◆ Task goal
Find every line in the records below that contains "target", and copy it.

◆ Materials provided

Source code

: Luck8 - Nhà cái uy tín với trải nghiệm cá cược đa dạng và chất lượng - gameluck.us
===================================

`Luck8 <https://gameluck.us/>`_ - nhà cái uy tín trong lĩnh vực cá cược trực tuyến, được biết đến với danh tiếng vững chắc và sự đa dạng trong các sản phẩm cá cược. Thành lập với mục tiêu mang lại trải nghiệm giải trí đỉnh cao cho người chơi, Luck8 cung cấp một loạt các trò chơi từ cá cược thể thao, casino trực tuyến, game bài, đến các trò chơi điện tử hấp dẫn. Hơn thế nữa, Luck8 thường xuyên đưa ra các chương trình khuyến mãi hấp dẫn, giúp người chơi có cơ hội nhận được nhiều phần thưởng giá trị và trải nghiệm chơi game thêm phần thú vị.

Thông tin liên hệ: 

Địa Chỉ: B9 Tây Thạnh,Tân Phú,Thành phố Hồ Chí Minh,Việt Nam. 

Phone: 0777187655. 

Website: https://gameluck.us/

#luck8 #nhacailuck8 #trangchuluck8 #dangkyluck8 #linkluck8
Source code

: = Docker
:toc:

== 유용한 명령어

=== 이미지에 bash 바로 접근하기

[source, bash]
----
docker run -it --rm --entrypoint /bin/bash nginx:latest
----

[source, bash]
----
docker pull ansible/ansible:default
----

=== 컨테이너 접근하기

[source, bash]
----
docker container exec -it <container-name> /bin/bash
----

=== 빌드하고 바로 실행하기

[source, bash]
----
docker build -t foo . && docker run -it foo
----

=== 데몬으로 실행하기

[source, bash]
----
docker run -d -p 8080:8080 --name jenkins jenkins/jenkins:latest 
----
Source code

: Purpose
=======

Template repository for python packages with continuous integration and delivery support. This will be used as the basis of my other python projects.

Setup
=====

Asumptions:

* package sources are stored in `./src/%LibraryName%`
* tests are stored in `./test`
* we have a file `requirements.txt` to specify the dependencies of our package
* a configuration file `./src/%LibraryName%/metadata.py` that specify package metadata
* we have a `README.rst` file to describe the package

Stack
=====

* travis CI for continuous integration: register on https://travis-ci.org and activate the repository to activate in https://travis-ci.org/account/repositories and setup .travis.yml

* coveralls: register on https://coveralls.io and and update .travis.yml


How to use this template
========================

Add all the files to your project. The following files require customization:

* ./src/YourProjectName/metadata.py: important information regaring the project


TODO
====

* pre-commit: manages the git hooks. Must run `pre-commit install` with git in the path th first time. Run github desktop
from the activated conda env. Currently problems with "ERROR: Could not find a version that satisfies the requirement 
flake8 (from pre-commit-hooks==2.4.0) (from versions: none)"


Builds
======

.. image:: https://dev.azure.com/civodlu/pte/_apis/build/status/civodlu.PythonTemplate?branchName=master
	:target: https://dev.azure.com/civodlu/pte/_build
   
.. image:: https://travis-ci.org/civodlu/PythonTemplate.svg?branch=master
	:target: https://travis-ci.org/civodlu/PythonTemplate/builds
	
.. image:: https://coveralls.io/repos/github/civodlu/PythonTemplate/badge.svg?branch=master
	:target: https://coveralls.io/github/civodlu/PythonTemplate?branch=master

◆ Solution to the problem
	:target: https://dev.azure.com/civodlu/pte/_build
	:target: https://travis-ci.org/civodlu/PythonTemplate/builds
	:target: https://coveralls.io/github/civodlu/PythonTemplate?branch=master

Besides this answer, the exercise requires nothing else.